* [How to complete this task]: Where the string "этих" occurs in a line of the data below, that line should be copied.

Items from a dataset:
»»

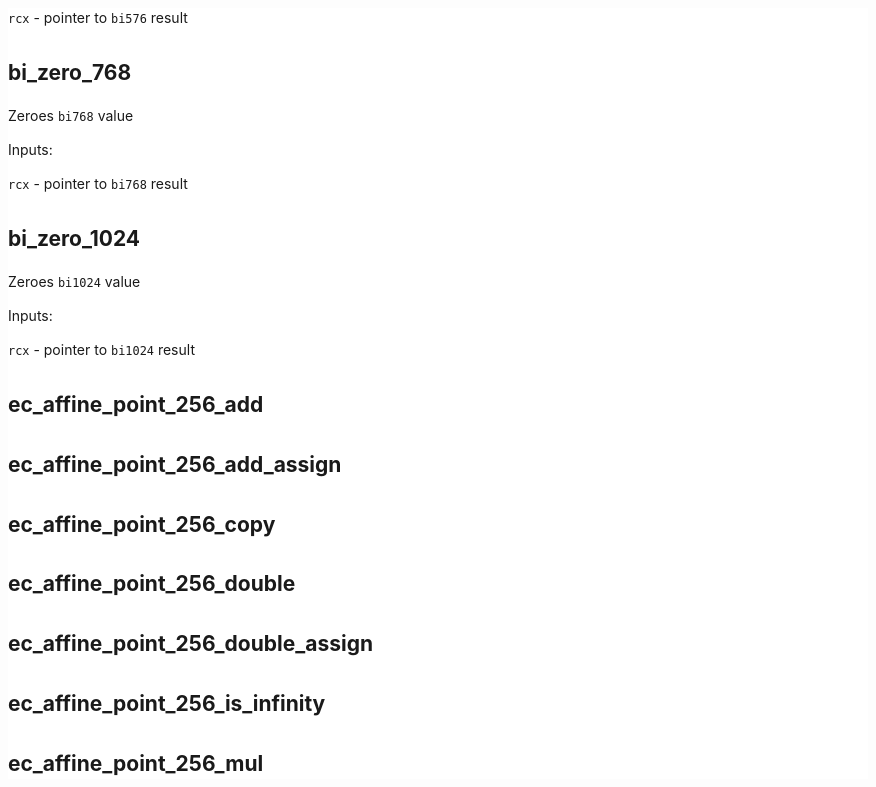`rcx` - pointer to `bi576` result



## bi_zero_768

Zeroes `bi768` value

Inputs: 

`rcx` - pointer to `bi768` result



## bi_zero_1024

Zeroes `bi1024` value

Inputs: 

`rcx` - pointer to `bi1024` result



## ec_affine_point_256_add





## ec_affine_point_256_add_assign





## ec_affine_point_256_copy





## ec_affine_point_256_double





## ec_affine_point_256_double_assign





## ec_affine_point_256_is_infinity





## ec_affine_point_256_mul
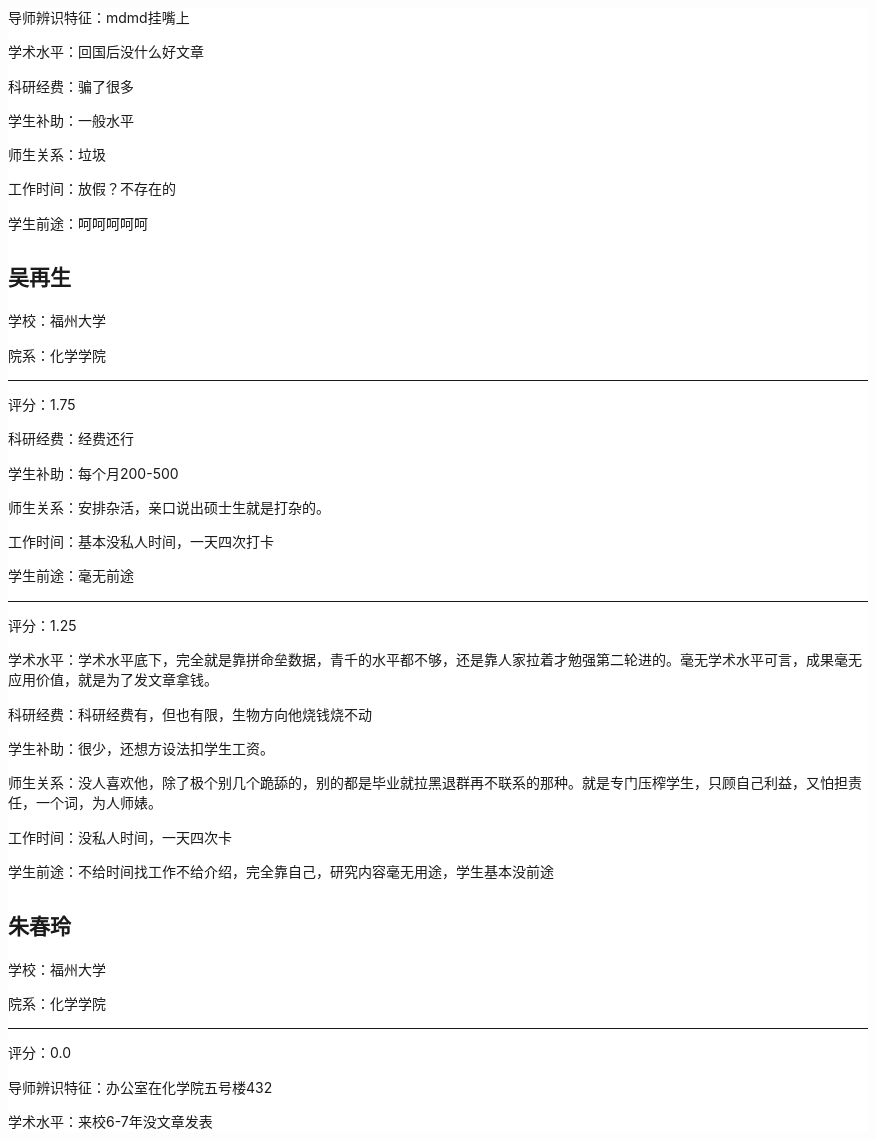 导师辨识特征：mdmd挂嘴上

学术水平：回国后没什么好文章

科研经费：骗了很多

学生补助：一般水平

师生关系：垃圾

工作时间：放假？不存在的

学生前途：呵呵呵呵呵

## 吴再生

学校：福州大学

院系：化学学院

* * *

评分：1.75

科研经费：经费还行

学生补助：每个月200-500

师生关系：安排杂活，亲口说出硕士生就是打杂的。

工作时间：基本没私人时间，一天四次打卡

学生前途：毫无前途

* * *

评分：1.25

学术水平：学术水平底下，完全就是靠拼命垒数据，青千的水平都不够，还是靠人家拉着才勉强第二轮进的。毫无学术水平可言，成果毫无应用价值，就是为了发文章拿钱。

科研经费：科研经费有，但也有限，生物方向他烧钱烧不动

学生补助：很少，还想方设法扣学生工资。

师生关系：没人喜欢他，除了极个别几个跪舔的，别的都是毕业就拉黑退群再不联系的那种。就是专门压榨学生，只顾自己利益，又怕担责任，一个词，为人师婊。

工作时间：没私人时间，一天四次卡

学生前途：不给时间找工作不给介绍，完全靠自己，研究内容毫无用途，学生基本没前途

## 朱春玲

学校：福州大学

院系：化学学院

* * *

评分：0.0

导师辨识特征：办公室在化学院五号楼432

学术水平：来校6-7年没文章发表
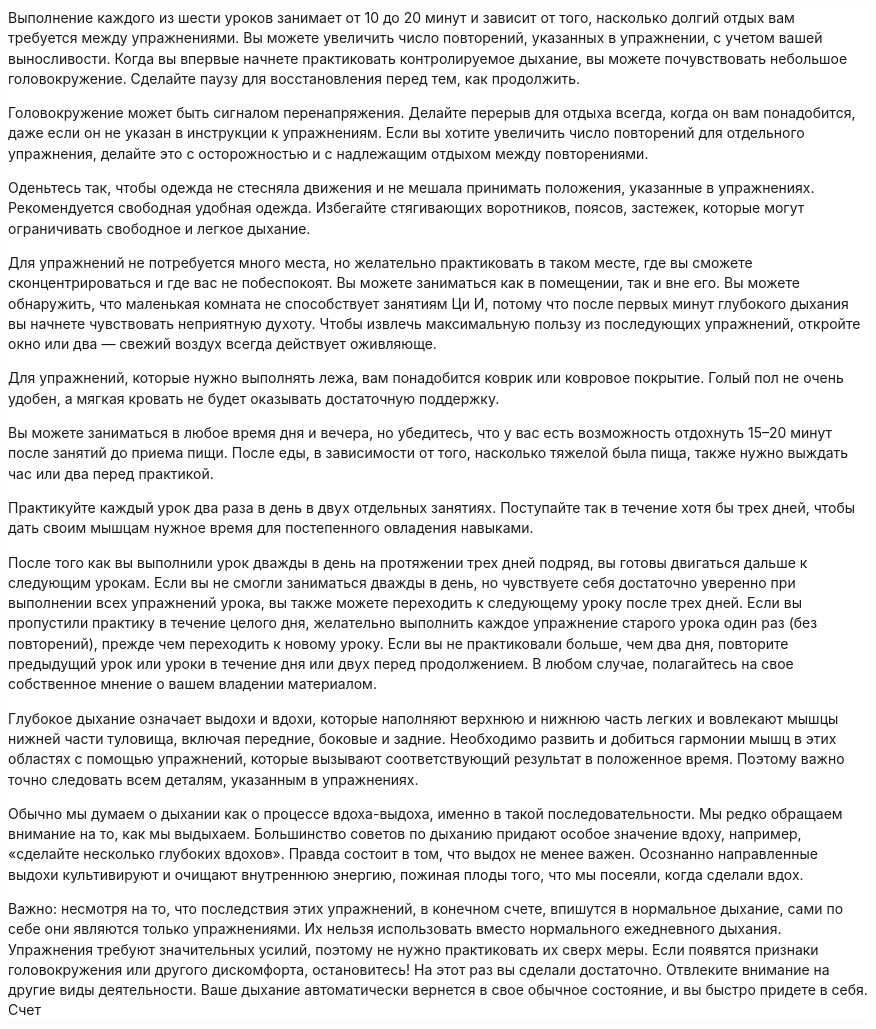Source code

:Выполнение каждого из шести уроков занимает от 10 до 20 минут и зависит от того, насколько долгий отдых вам требуется между упражнениями. Вы можете увеличить число повторений, указанных в упражнении, с учетом вашей выносливости. Когда вы впервые начнете практиковать контролируемое дыхание, вы можете почувствовать небольшое головокружение. Сделайте паузу для восстановления перед тем, как продолжить.

Головокружение может быть сигналом перенапряжения. Делайте перерыв для отдыха всегда, когда он вам понадобится, даже если он не указан в инструкции к упражнениям. Если вы хотите увеличить число повторений для отдельного упражнения, делайте это с осторожностью и с надлежащим отдыхом между повторениями.

Оденьтесь так, чтобы одежда не стесняла движения и не мешала принимать положения, указанные в упражнениях. Рекомендуется свободная удобная одежда. Избегайте стягивающих воротников, поясов, застежек, которые могут ограничивать свободное и легкое дыхание.

Для упражнений не потребуется много места, но желательно практиковать в таком месте, где вы сможете сконцентрироваться и где вас не побеспокоят. Вы можете заниматься как в помещении, так и вне его. Вы можете обнаружить, что маленькая комната не способствует занятиям Ци И, потому что после первых минут глубокого дыхания вы начнете чувствовать неприятную духоту. Чтобы извлечь максимальную пользу из последующих упражнений, откройте окно или два — свежий воздух всегда действует оживляюще.

Для упражнений, которые нужно выполнять лежа, вам понадобится коврик или ковровое покрытие. Голый пол не очень удобен, а мягкая кровать не будет оказывать достаточную поддержку.

Вы можете заниматься в любое время дня и вечера, но убедитесь, что у вас есть возможность отдохнуть 15–20 минут после занятий до приема пищи. После еды, в зависимости от того, насколько тяжелой была пища, также нужно выждать час или два перед практикой.

Практикуйте каждый урок два раза в день в двух отдельных занятиях. Поступайте так в течение хотя бы трех дней, чтобы дать своим мышцам нужное время для постепенного овладения навыками.

После того как вы выполнили урок дважды в день на протяжении трех дней подряд, вы готовы двигаться дальше к следующим урокам. Если вы не смогли заниматься дважды в день, но чувствуете себя достаточно уверенно при выполнении всех упражнений урока, вы также можете переходить к следующему уроку после трех дней. Если вы пропустили практику в течение целого дня, желательно выполнить каждое упражнение старого урока один раз (без повторений), прежде чем переходить к новому уроку. Если вы не практиковали больше, чем два дня, повторите предыдущий урок или уроки в течение дня или двух перед продолжением. В любом случае, полагайтесь на свое собственное мнение о вашем владении материалом.

Глубокое дыхание означает выдохи и вдохи, которые наполняют верхнюю и нижнюю часть легких и вовлекают мышцы нижней части туловища, включая передние, боковые и задние. Необходимо развить и добиться гармонии мышц в этих областях с помощью упражнений, которые вызывают соответствующий результат в положенное время. Поэтому важно точно следовать всем деталям, указанным в упражнениях.

Обычно мы думаем о дыхании как о процессе вдоха-выдоха, именно в такой последовательности. Мы редко обращаем внимание на то, как мы выдыхаем. Большинство советов по дыханию придают особое значение вдоху, например, «сделайте несколько глубоких вдохов». Правда состоит в том, что выдох не менее важен. Осознанно направленные выдохи культивируют и очищают внутреннюю энергию, пожиная плоды того, что мы посеяли, когда сделали вдох.

Важно: несмотря на то, что последствия этих упражнений, в конечном счете, впишутся в нормальное дыхание, сами по себе они являются только упражнениями. Их нельзя использовать вместо нормального ежедневного дыхания. Упражнения требуют значительных усилий, поэтому не нужно практиковать их сверх меры. Если появятся признаки головокружения или другого дискомфорта, остановитесь! На этот раз вы сделали достаточно. Отвлеките внимание на другие виды деятельности. Ваше дыхание автоматически вернется в свое обычное состояние, и вы быстро придете в себя.
Счет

««

* [Exercise response]:
Глубокое дыхание означает выдохи и вдохи, которые наполняют верхнюю и нижнюю часть легких и вовлекают мышцы нижней части туловища, включая передние, боковые и задние. Необходимо развить и добиться гармонии мышц в этих областях с помощью упражнений, которые вызывают соответствующий результат в положенное время. Поэтому важно точно следовать всем деталям, указанным в упражнениях.
Важно: несмотря на то, что последствия этих упражнений, в конечном счете, впишутся в нормальное дыхание, сами по себе они являются только упражнениями. Их нельзя использовать вместо нормального ежедневного дыхания. Упражнения требуют значительных усилий, поэтому не нужно практиковать их сверх меры. Если появятся признаки головокружения или другого дискомфорта, остановитесь! На этот раз вы сделали достаточно. Отвлеките внимание на другие виды деятельности. Ваше дыхание автоматически вернется в свое обычное состояние, и вы быстро придете в себя.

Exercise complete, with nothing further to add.